Task requirements>
Line by line, give the data again exactly as it appears.
━━━━━ Exercise data
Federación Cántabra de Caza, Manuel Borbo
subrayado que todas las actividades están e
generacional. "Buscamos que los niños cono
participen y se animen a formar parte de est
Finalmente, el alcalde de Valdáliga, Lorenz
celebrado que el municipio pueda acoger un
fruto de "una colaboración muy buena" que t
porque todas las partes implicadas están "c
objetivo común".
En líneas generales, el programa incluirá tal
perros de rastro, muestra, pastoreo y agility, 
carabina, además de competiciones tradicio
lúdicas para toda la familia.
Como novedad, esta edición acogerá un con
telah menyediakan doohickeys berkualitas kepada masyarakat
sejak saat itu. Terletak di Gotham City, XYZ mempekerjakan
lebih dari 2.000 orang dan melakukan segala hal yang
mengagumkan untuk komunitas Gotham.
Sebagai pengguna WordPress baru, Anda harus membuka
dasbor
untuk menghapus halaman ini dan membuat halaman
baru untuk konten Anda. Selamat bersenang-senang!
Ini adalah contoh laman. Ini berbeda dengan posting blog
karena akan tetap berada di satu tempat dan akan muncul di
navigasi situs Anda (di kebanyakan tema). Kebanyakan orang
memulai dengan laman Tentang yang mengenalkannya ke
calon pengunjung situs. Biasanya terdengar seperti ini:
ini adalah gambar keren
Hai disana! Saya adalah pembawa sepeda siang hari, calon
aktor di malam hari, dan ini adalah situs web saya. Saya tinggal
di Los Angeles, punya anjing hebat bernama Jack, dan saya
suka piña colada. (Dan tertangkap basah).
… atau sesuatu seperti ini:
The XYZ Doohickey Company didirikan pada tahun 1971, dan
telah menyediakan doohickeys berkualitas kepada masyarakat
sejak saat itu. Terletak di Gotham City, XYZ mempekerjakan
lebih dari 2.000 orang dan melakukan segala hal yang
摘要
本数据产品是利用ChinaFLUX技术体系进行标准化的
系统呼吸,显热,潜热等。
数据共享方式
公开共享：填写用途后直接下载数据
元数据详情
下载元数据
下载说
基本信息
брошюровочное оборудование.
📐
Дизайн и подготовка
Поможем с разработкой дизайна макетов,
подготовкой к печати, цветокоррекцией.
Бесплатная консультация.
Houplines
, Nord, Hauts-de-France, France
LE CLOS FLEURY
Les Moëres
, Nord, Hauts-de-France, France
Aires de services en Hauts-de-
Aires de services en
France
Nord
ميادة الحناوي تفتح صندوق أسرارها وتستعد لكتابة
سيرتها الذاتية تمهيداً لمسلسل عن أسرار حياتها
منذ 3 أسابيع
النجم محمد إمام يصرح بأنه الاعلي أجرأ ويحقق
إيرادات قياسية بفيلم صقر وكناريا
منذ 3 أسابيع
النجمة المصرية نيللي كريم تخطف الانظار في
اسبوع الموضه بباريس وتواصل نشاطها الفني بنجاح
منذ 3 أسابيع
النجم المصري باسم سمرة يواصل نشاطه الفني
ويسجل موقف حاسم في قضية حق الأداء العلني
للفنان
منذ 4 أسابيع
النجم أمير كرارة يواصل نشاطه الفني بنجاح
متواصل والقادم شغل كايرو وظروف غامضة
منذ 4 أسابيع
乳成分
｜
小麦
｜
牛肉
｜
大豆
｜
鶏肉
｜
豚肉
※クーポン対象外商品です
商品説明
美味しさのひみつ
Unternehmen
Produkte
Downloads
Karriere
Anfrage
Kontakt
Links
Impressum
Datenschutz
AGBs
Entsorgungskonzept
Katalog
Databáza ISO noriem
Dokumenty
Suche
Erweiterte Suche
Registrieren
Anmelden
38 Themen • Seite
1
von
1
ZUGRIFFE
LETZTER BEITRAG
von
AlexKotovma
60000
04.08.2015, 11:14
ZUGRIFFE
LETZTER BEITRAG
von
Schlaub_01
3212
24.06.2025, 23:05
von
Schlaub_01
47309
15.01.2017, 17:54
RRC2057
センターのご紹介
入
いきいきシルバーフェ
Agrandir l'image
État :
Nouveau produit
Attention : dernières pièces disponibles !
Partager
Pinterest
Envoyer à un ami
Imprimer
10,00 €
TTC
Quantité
━━━━━━━━━━
Exercise output>
Federación Cántabra de Caza, Manuel Borbo
subrayado que todas las actividades están e
generacional. "Buscamos que los niños cono
participen y se animen a formar parte de est
Finalmente, el alcalde de Valdáliga, Lorenz
celebrado que el municipio pueda acoger un
fruto de "una colaboración muy buena" que t
porque todas las partes implicadas están "c
objetivo común".
En líneas generales, el programa incluirá tal
perros de rastro, muestra, pastoreo y agility, 
carabina, además de competiciones tradicio
lúdicas para toda la familia.
Como novedad, esta edición acogerá un con
telah menyediakan doohickeys berkualitas kepada masyarakat
sejak saat itu. Terletak di Gotham City, XYZ mempekerjakan
lebih dari 2.000 orang dan melakukan segala hal yang
mengagumkan untuk komunitas Gotham.
Sebagai pengguna WordPress baru, Anda harus membuka
dasbor
untuk menghapus halaman ini dan membuat halaman
baru untuk konten Anda. Selamat bersenang-senang!
Ini adalah contoh laman. Ini berbeda dengan posting blog
karena akan tetap berada di satu tempat dan akan muncul di
navigasi situs Anda (di kebanyakan tema). Kebanyakan orang
memulai dengan laman Tentang yang mengenalkannya ke
calon pengunjung situs. Biasanya terdengar seperti ini:
ini adalah gambar keren
Hai disana! Saya adalah pembawa sepeda siang hari, calon
aktor di malam hari, dan ini adalah situs web saya. Saya tinggal
di Los Angeles, punya anjing hebat bernama Jack, dan saya
suka piña colada. (Dan tertangkap basah).
… atau sesuatu seperti ini:
The XYZ Doohickey Company didirikan pada tahun 1971, dan
telah menyediakan doohickeys berkualitas kepada masyarakat
sejak saat itu. Terletak di Gotham City, XYZ mempekerjakan
lebih dari 2.000 orang dan melakukan segala hal yang
摘要
本数据产品是利用ChinaFLUX技术体系进行标准化的
系统呼吸,显热,潜热等。
数据共享方式
公开共享：填写用途后直接下载数据
元数据详情
下载元数据
下载说
基本信息
брошюровочное оборудование.
📐
Дизайн и подготовка
Поможем с разработкой дизайна макетов,
подготовкой к печати, цветокоррекцией.
Бесплатная консультация.
Houplines
, Nord, Hauts-de-France, France
LE CLOS FLEURY
Les Moëres
, Nord, Hauts-de-France, France
Aires de services en Hauts-de-
Aires de services en
France
Nord
ميادة الحناوي تفتح صندوق أسرارها وتستعد لكتابة
سيرتها الذاتية تمهيداً لمسلسل عن أسرار حياتها
منذ 3 أسابيع
النجم محمد إمام يصرح بأنه الاعلي أجرأ ويحقق
إيرادات قياسية بفيلم صقر وكناريا
منذ 3 أسابيع
النجمة المصرية نيللي كريم تخطف الانظار في
اسبوع الموضه بباريس وتواصل نشاطها الفني بنجاح
منذ 3 أسابيع
النجم المصري باسم سمرة يواصل نشاطه الفني
ويسجل موقف حاسم في قضية حق الأداء العلني
للفنان
منذ 4 أسابيع
النجم أمير كرارة يواصل نشاطه الفني بنجاح
متواصل والقادم شغل كايرو وظروف غامضة
منذ 4 أسابيع
乳成分
｜
小麦
｜
牛肉
｜
大豆
｜
鶏肉
｜
豚肉
※クーポン対象外商品です
商品説明
美味しさのひみつ
Unternehmen
Produkte
Downloads
Karriere
Anfrage
Kontakt
Links
Impressum
Datenschutz
AGBs
Entsorgungskonzept
Katalog
Databáza ISO noriem
Dokumenty
Suche
Erweiterte Suche
Registrieren
Anmelden
38 Themen • Seite
1
von
1
ZUGRIFFE
LETZTER BEITRAG
von
AlexKotovma
60000
04.08.2015, 11:14
ZUGRIFFE
LETZTER BEITRAG
von
Schlaub_01
3212
24.06.2025, 23:05
von
Schlaub_01
47309
15.01.2017, 17:54
RRC2057
センターのご紹介
入
いきいきシルバーフェ
Agrandir l'image
État :
Nouveau produit
Attention : dernières pièces disponibles !
Partager
Pinterest
Envoyer à un ami
Imprimer
10,00 €
TTC
Quantité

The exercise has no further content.